— TASK ITEM —
This task calls for copying every line in the data below that contains the word "from".

*** Begin section ***

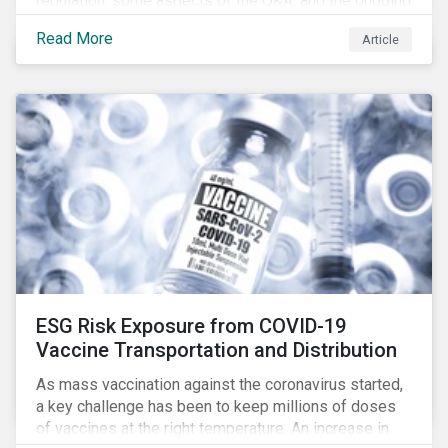
regulation, some aspects of the Q&A, and the ongoing
confusion and divergence around SFDR. We pay
Read More
Article
special attention to the potential impact of the
Principle Adverse Impact indicators, an element of
SFDR.
ESG Risk Exposure from COVID-19
Vaccine Transportation and Distribution
As mass vaccination against the coronavirus started,
a key challenge has been to keep millions of doses
of vaccines at the right temperature. An increase in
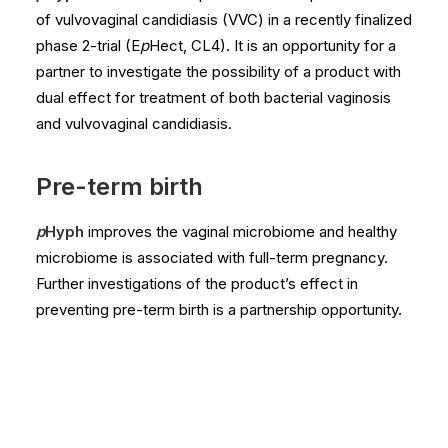
of vulvovaginal candidiasis (VVC) in a recently finalized
phase 2-trial (E
p
Hect, CL4). It is an opportunity for a
partner to investigate the possibility of a product with
dual effect for treatment of both bacterial vaginosis
and vulvovaginal candidiasis.
Pre-term birth
p
Hyph
improves the vaginal microbiome and healthy
microbiome is associated with full-term pregnancy.
Further investigations of the product’s effect in
preventing pre-term birth is a partnership opportunity.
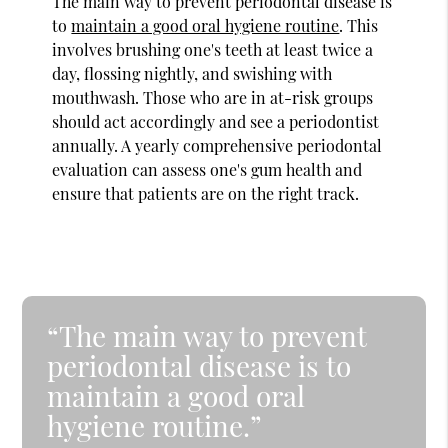
The main way to prevent periodontal disease is
to
maintain a good oral hygiene routine
. This
involves brushing one's teeth at least twice a
day, flossing nightly, and swishing with
mouthwash. Those who are in at-risk groups
should act accordingly and see a periodontist
annually. A yearly comprehensive periodontal
evaluation can assess one's gum health and
ensure that patients are on the right track.
“The main way to prevent
periodontal disease is to
maintain a good oral
hygiene routine.”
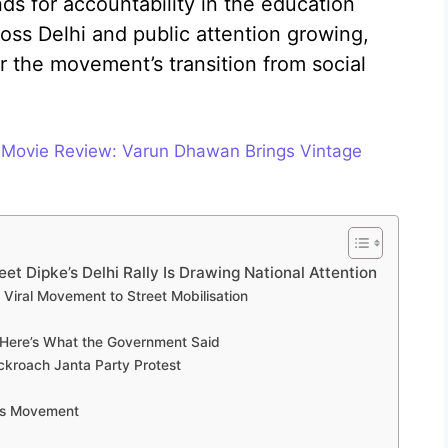
s for accountability in the education
oss Delhi and public attention growing,
 the movement’s transition from social
 Movie Review: Varun Dhawan Brings Vintage
t Dipke’s Delhi Rally Is Drawing National Attention
Viral Movement to Street Mobilisation
 Here’s What the Government Said
ckroach Janta Party Protest
his Movement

*** End section ***

— TASK RESULT —
ESG Risk Exposure from COVID-19
 the movement’s transition from social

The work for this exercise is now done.